Callen v. Rogers

In Callen v. Rogers, 216 Ariz. 499, 502, P 9, 168 P.3d 907, 910 (App. 2007), the Court dealt with a request for AHCCCS coverage for "emergency dental care" under another subsection of the same statutory provision, A.R.S. 36-2907(A)(5). 216 Ariz. at 501, P 5, 168 P.3d at 909. Like coverage for dentures under A.R.S. 36-2907(A)(6), emergency dental care is also an optional service. See 42 C.F.R. 440.225, 440.100 and 440.120. The plaintiff in Callen argued that "once a state elects to cover any dental service in its plan, it is obligated by the Act Medicaid in its implementing regulations to cover all necessary dental services." 216 Ariz. at 504, P 16, 168 P.3d at 912. The Court rejected this argument. the Court held that if the Medicaid Act's purpose "was to require each state offering any dental service to provide all necessary dental services . . . it has not done so." Id. at 506, P 25, 168 P.3d at 914. In reaching this conclusion, the Court stated the principle applicable here: we "examine the purpose of the state's inclusion of the optional service within its plan to ensure that the state's purpose for providing the service is not frustrated" by any "amount, duration, and scope" limitations imposed by the regulation.

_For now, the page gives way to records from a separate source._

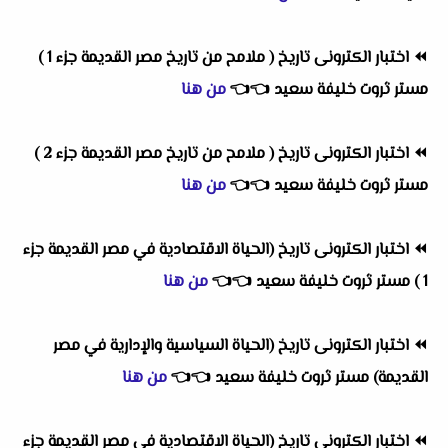
⏪
اختبار الكترونى تاريخ ( ملامح من تاريخ مصر القديمة جزء 1 )
مستر ثروت خليفة سعيد
👈
👈
من هنا
⏪
اختبار الكترونى تاريخ ( ملامح من تاريخ مصر القديمة جزء 2 )
مستر ثروت خليفة سعيد
👈
👈
من هنا
⏪
اختبار الكترونى تاريخ (الحياة الاقتصادية في مصر القديمة جزء
1 ) مستر ثروت خليفة سعيد
👈
👈
من هنا
⏪
اختبار الكترونى تاريخ (الحياة السياسية والإدارية في مصر
القديمة) مستر ثروت خليفة سعيد
👈
👈
من هنا
⏪
اختبار الكترونى تاريخ (الحياة الاقتصادية في مصر القديمة جزء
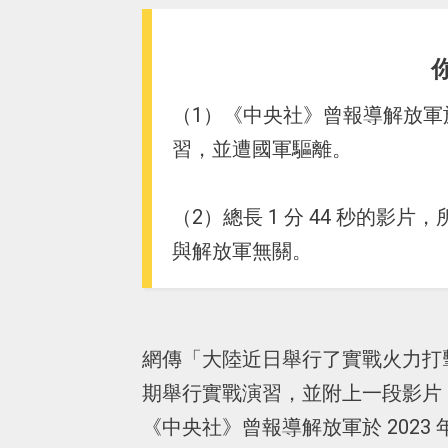
（1）《中央社》曾報導解放軍於 
習，並遭國軍驅離。
（2）總長 1 分 44 秒的
與解放軍無關。
網傳「大陸近日舉行了實戰火力打
期舉行實戰演習，並附上一段影片
《中央社》曾報導解放軍於 2023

Id. at 507, P 28, 168 P.3d at 915. The Courts are in complete accord with the reference to authorities outside Arizona for the proposition that "because dental services are optional under the act, a state was under no obligation to provide them even if necessary, but once it did so without limitations in its coverage statute, the state welfare agency could not impose exclusions by regulation." Id. at 503-04, P 14, 168 P.3d at 911-12. In Callen, the Court recognized that "courts that have identified state regulations that limit the coverage specified in the state plan have stricken such regulations." Id. at 507, P 28, 168 P.3d at 915.